:: ENTRIES SHOWN

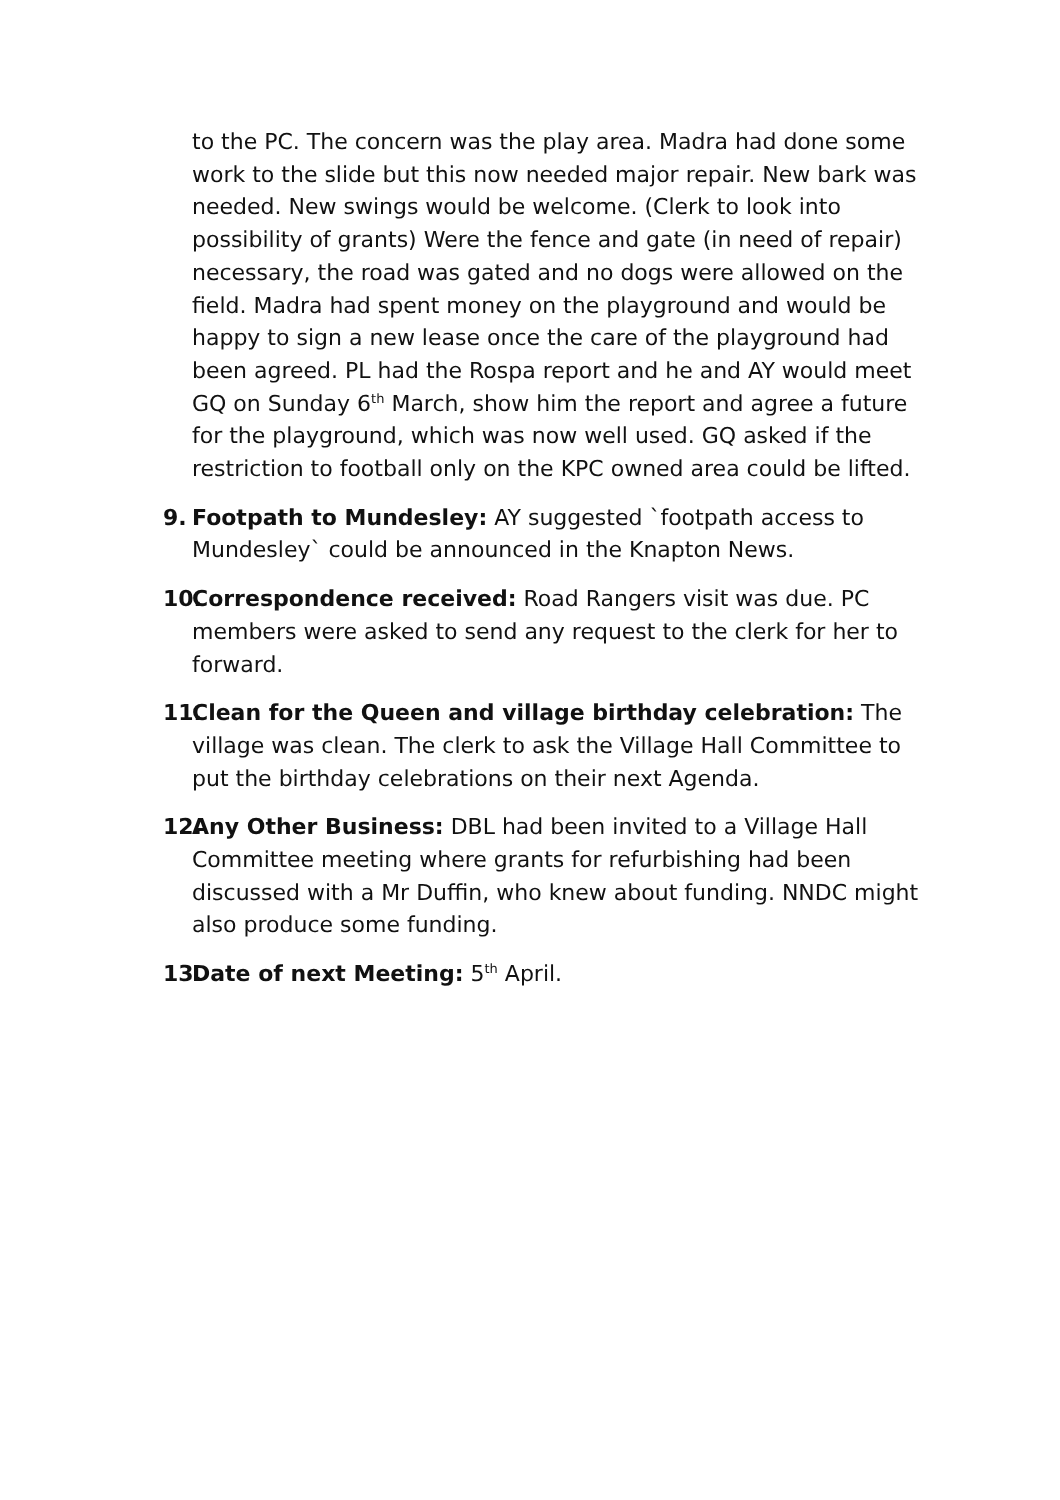to the PC. The concern was the play area. Madra had done some work to the slide but this now needed major repair. New bark was needed. New swings would be welcome. (Clerk to look into possibility of grants) Were the fence and gate (in need of repair) necessary, the road was gated and no dogs were allowed on the field. Madra had spent money on the playground and would be happy to sign a new lease once the care of the playground had been agreed. PL had the Rospa report and he and AY would meet GQ on Sunday 6<sup>th</sup> March, show him the report and agree a future for the playground, which was now well used. GQ asked if the restriction to football only on the KPC owned area could be lifted.
9. Footpath to Mundesley: AY suggested `footpath access to Mundesley` could be announced in the Knapton News.
10. Correspondence received: Road Rangers visit was due. PC members were asked to send any request to the clerk for her to forward.
11. Clean for the Queen and village birthday celebration: The village was clean. The clerk to ask the Village Hall Committee to put the birthday celebrations on their next Agenda.
12. Any Other Business: DBL had been invited to a Village Hall Committee meeting where grants for refurbishing had been discussed with a Mr Duffin, who knew about funding. NNDC might also produce some funding.
13. Date of next Meeting: 5<sup>th</sup> April.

::::

PROBLEM TO WORK ON
Skip the pictures and restate exactly the lines from the beginning of the listing to the line with "9. Footpath to", that line included.

RESPONSE TO THIS EXERCISE
to the PC. The concern was the play area. Madra had done some work to the slide but this now needed major repair. New bark was needed. New swings would be welcome. (Clerk to look into possibility of grants) Were the fence and gate (in need of repair) necessary, the road was gated and no dogs were allowed on the field. Madra had spent money on the playground and would be happy to sign a new lease once the care of the playground had been agreed. PL had the Rospa report and he and AY would meet GQ on Sunday 6<sup>th</sup> March, show him the report and agree a future for the playground, which was now well used. GQ asked if the restriction to football only on the KPC owned area could be lifted.
9. Footpath to Mundesley: AY suggested `footpath access to Mundesley` could be announced in the Knapton News.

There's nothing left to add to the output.